Homework 4, due Thurs 3-20-14
Implement matrix multiplication, to multiply a 16384x16384 single-precision float matrix by itself. Implement the several ways listed below and compare times. Do not count the time to create and fill the matrices. Measure the total time to move the data to/from the device (if necessary) and multiply the matrix.
The point of this homework is to practice CUDA programming, not to produce the best possible matrix multiplication program. Therefore, write the code yourself in C++. Do not call libraries such as cuBLAS. However, if you wish, after writing your own code, you may also write a version calling libraries and report those results.
- On the host.
- On the device, accessing the host data with unified memory.
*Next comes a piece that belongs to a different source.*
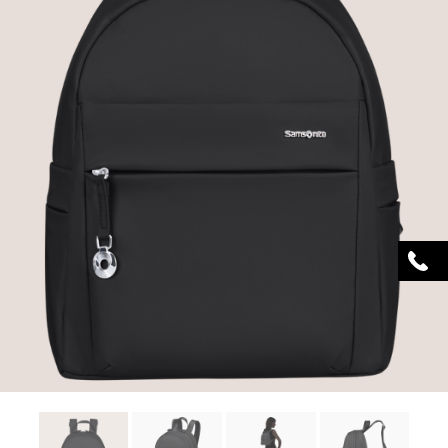
DESCRIERE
- On the device, copying the data back and forth.
- On the device, using unified virtual addressing. In the above 4 methods, most of the code is the same.
- On the device, using texture memory.
- If you are really ambitious, try a recursive asymptotically faster algorithm, such as Strassen, whose time is {$T(N) = \Theta\left(N^{\lg7}\right) $}, on the fastest memory method above. The question here is whether the asymptotic time improvement will be cancelled by the more complex algorithm. Implement the recursion by having kernels start other kernels.
Feel free to start with the code in the lecture slides and programs in the CUDA SDK.
This exercise requires device compute capability 3.5 and CUDA 6.0. (It's beneficial to use the latest versions since they are more capable.) If you haven't gotten an account on geoxeon and want one, send me yours RCS user name and a public SSH key.